Now these memorable songs don’t just start out as memorable. At some point you have to hear them for the first time. And when you hear that song you want to keep hearing it. Usually, when it first comes out, it might be hard to find. But when you finally come across it, the sweet joy that comes out is unlike any other. I currently have a song like this that I am desperately on the hunt for.

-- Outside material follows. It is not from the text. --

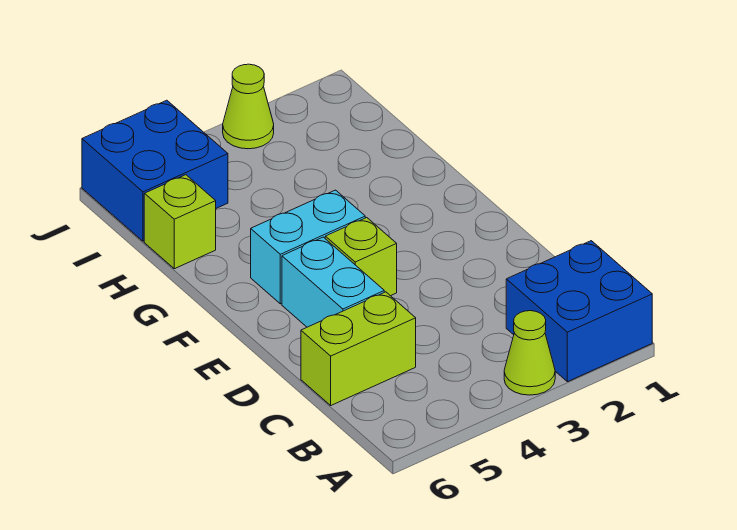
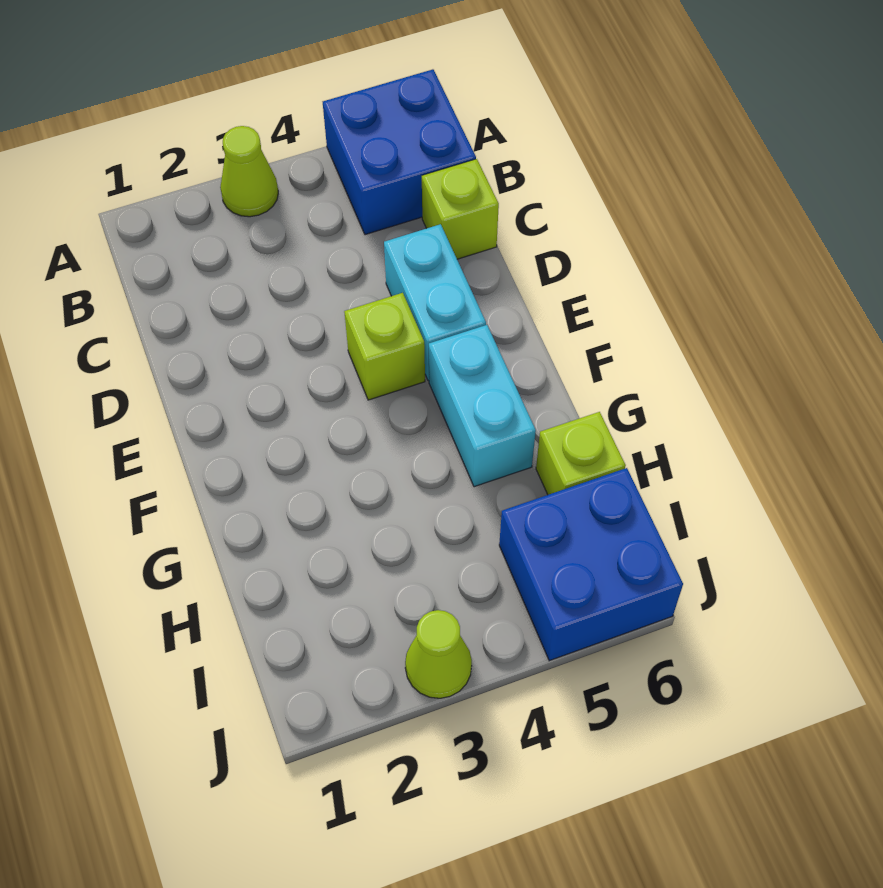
blue 2x2 brick [506,241,652,382] -> blue 2x2 brick moved to [323,69,476,235]
lime 1x2 brick [301,292,416,405] -> lime 1x1 brick [422,159,499,259]
cyan 1x2 brick [251,190,365,304] -> cyan 1x2 brick turned to [429,325,536,487]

As you may have guessed from my ranting post yesterday, for whatever reason, Indianapolis radio seems to not want to play Cee-Lo Green’s newest song, Bright Lights Bigger City. I can’t get enough of this song. My ears perk up at the first notes of the song and my whole body goes numb.
If When a movie is made about my life, I want this song to be playing during the opening scene when I am walking confidently to…. somewhere cool. I scan the radio constantly and having been searching on Pandora and Slacker for it non-stop. It is like a mini-miracle when it finally comes on.
This is not the first, nor will it be the last song that I feel this way about. It may sound trite to say, but to me, the feelings I get for certain songs are like those early moments in a relationship when your heart leaps when you see that special someone and you count the moments until you can see them again.
The first song I remember being so desperate to find was one of Vanilla Ice’s follow up songs to “Ice, Ice Baby”. It must have been “Play That Funky Music” because I sure don’t recognize any of the other songs on that album being on the radio. Either way, I remember staying up at night listening to American Top 40, hoping to hear the song so I could tape the song from the radio on to a cassette tape. (This memory just gets more and more embarrassing!) I still remember how elated I was when I finally recorded the whole song in one radio play.
At some point after that, my next target was “Mmmmmm” by Crash Test Dummies. After that, it was a long time until I had a song I was utterly obsessed by, but once it finally surfaced it was huge and it changed history.
Back before the Black Eyed Peas became over played and over commercialized they made some really good music. They had an excellent song with a entrancingly repetitive refrain and a driving baseline with a wacky title, Shut Up. I heard it once and loved it immediately. It was October 2003 and I kept searching and searching for the song to be played again. Unfortunately, it had not yet received wide play in Indianapolis. I was on my Emergency Medicine rotation (why do all of these memories coincide with medical school?) I was doing shift work and I had some days off, which was great because it was just in time to watch the Cubs make the World Series for the first time in forever. After the crushing Game 6 loss, I had finally put myself back together. For some reason, I got it in my head that the Cubs would win Game 7 if I could only hear that song on the day of the game. I had all day to listen to the radio and no work to do (life sure was simpler before children), so in my mind, this plan was flawless. Unfortunately, the game time quickly approached and I still had not heard the song yet. I even called in to the radio station I had heard it on days ago trying to request it, but I couldn’t get through. Sure enough, I never heard the song that day and the Cubs did not win. It was not Bartman’s fault nor Kerry Wood’s ineffective pitching nor anything else that ultimately prevented the Cubs from making the World Series that year. It was me and my idiotic quest to listen to some song that in three weeks time would be overplayed.
Since then, there have been other songs that I have been obsessed with (including a double play of Katy Perry and Ke$ha, kind of like my summer concert plans!) but none of which have led to such misery as that Fall of 2003. Just like in affairs of the heart, be careful about the songs that you give your allegiance to. For while they can leave you all happy and tingly inside, there is also a chance that you will get stood up and left drowning in your own tears on the side of the road. At least you can still use your music to transport you back to the memory of happier times.